AIM OF THE EXERCISE »
Every single entry needs to appear again exactly as given.

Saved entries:
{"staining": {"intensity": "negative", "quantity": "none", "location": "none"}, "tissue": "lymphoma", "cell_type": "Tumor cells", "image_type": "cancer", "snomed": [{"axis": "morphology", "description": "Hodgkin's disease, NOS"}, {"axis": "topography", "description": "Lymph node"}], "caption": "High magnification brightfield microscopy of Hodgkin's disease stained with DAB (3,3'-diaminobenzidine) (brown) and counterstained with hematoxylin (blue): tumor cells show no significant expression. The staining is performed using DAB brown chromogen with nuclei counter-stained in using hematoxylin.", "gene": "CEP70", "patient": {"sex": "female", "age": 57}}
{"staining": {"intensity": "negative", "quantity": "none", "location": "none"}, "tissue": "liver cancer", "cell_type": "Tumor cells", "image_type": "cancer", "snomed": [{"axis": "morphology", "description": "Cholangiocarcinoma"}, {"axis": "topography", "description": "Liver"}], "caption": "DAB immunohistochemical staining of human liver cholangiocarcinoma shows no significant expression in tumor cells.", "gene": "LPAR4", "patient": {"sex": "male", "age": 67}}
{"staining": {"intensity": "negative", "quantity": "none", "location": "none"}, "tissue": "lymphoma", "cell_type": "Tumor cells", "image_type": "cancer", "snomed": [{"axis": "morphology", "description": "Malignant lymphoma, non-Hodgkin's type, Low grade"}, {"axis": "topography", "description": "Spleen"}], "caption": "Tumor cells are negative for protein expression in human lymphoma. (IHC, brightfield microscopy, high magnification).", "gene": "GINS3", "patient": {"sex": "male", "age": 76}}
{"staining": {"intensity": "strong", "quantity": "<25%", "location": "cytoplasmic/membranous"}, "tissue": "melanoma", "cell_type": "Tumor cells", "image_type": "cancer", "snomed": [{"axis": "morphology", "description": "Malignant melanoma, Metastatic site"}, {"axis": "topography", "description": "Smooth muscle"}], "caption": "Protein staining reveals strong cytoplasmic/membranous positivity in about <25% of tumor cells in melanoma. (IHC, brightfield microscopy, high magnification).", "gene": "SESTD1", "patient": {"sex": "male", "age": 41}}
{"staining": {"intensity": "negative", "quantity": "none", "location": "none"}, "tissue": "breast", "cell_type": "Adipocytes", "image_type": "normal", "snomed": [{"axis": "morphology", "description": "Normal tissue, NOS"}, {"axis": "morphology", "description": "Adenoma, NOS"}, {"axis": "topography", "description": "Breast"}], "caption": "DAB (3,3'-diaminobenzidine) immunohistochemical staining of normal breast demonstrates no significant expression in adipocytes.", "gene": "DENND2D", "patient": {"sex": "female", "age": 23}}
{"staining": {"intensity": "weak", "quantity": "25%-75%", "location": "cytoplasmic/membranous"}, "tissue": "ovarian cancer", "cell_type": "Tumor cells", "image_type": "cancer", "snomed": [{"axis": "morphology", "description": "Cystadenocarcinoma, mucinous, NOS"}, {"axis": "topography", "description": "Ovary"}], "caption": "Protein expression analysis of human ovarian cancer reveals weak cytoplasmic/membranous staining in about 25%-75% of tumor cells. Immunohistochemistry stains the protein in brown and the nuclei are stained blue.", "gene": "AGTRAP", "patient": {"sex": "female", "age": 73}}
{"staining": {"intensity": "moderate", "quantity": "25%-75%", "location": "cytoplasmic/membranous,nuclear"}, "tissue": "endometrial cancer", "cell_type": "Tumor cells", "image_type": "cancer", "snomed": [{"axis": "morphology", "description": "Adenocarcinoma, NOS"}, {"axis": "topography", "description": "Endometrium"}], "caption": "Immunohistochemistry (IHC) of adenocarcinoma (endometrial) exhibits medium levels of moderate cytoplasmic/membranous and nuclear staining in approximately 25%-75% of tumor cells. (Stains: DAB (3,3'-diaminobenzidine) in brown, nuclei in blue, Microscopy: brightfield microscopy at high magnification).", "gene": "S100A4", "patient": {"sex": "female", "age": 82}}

SOLUTION TO THIS EXERCISE »
{"staining": {"intensity": "negative", "quantity": "none", "location": "none"}, "tissue": "lymphoma", "cell_type": "Tumor cells", "image_type": "cancer", "snomed": [{"axis": "morphology", "description": "Hodgkin's disease, NOS"}, {"axis": "topography", "description": "Lymph node"}], "caption": "High magnification brightfield microscopy of Hodgkin's disease stained with DAB (3,3'-diaminobenzidine) (brown) and counterstained with hematoxylin (blue): tumor cells show no significant expression. The staining is performed using DAB brown chromogen with nuclei counter-stained in using hematoxylin.", "gene": "CEP70", "patient": {"sex": "female", "age": 57}}
{"staining": {"intensity": "negative", "quantity": "none", "location": "none"}, "tissue": "liver cancer", "cell_type": "Tumor cells", "image_type": "cancer", "snomed": [{"axis": "morphology", "description": "Cholangiocarcinoma"}, {"axis": "topography", "description": "Liver"}], "caption": "DAB immunohistochemical staining of human liver cholangiocarcinoma shows no significant expression in tumor cells.", "gene": "LPAR4", "patient": {"sex": "male", "age": 67}}
{"staining": {"intensity": "negative", "quantity": "none", "location": "none"}, "tissue": "lymphoma", "cell_type": "Tumor cells", "image_type": "cancer", "snomed": [{"axis": "morphology", "description": "Malignant lymphoma, non-Hodgkin's type, Low grade"}, {"axis": "topography", "description": "Spleen"}], "caption": "Tumor cells are negative for protein expression in human lymphoma. (IHC, brightfield microscopy, high magnification).", "gene": "GINS3", "patient": {"sex": "male", "age": 76}}
{"staining": {"intensity": "strong", "quantity": "<25%", "location": "cytoplasmic/membranous"}, "tissue": "melanoma", "cell_type": "Tumor cells", "image_type": "cancer", "snomed": [{"axis": "morphology", "description": "Malignant melanoma, Metastatic site"}, {"axis": "topography", "description": "Smooth muscle"}], "caption": "Protein staining reveals strong cytoplasmic/membranous positivity in about <25% of tumor cells in melanoma. (IHC, brightfield microscopy, high magnification).", "gene": "SESTD1", "patient": {"sex": "male", "age": 41}}
{"staining": {"intensity": "negative", "quantity": "none", "location": "none"}, "tissue": "breast", "cell_type": "Adipocytes", "image_type": "normal", "snomed": [{"axis": "morphology", "description": "Normal tissue, NOS"}, {"axis": "morphology", "description": "Adenoma, NOS"}, {"axis": "topography", "description": "Breast"}], "caption": "DAB (3,3'-diaminobenzidine) immunohistochemical staining of normal breast demonstrates no significant expression in adipocytes.", "gene": "DENND2D", "patient": {"sex": "female", "age": 23}}
{"staining": {"intensity": "weak", "quantity": "25%-75%", "location": "cytoplasmic/membranous"}, "tissue": "ovarian cancer", "cell_type": "Tumor cells", "image_type": "cancer", "snomed": [{"axis": "morphology", "description": "Cystadenocarcinoma, mucinous, NOS"}, {"axis": "topography", "description": "Ovary"}], "caption": "Protein expression analysis of human ovarian cancer reveals weak cytoplasmic/membranous staining in about 25%-75% of tumor cells. Immunohistochemistry stains the protein in brown and the nuclei are stained blue.", "gene": "AGTRAP", "patient": {"sex": "female", "age": 73}}
{"staining": {"intensity": "moderate", "quantity": "25%-75%", "location": "cytoplasmic/membranous,nuclear"}, "tissue": "endometrial cancer", "cell_type": "Tumor cells", "image_type": "cancer", "snomed": [{"axis": "morphology", "description": "Adenocarcinoma, NOS"}, {"axis": "topography", "description": "Endometrium"}], "caption": "Immunohistochemistry (IHC) of adenocarcinoma (endometrial) exhibits medium levels of moderate cytoplasmic/membranous and nuclear staining in approximately 25%-75% of tumor cells. (Stains: DAB (3,3'-diaminobenzidine) in brown, nuclei in blue, Microscopy: brightfield microscopy at high magnification).", "gene": "S100A4", "patient": {"sex": "female", "age": 82}}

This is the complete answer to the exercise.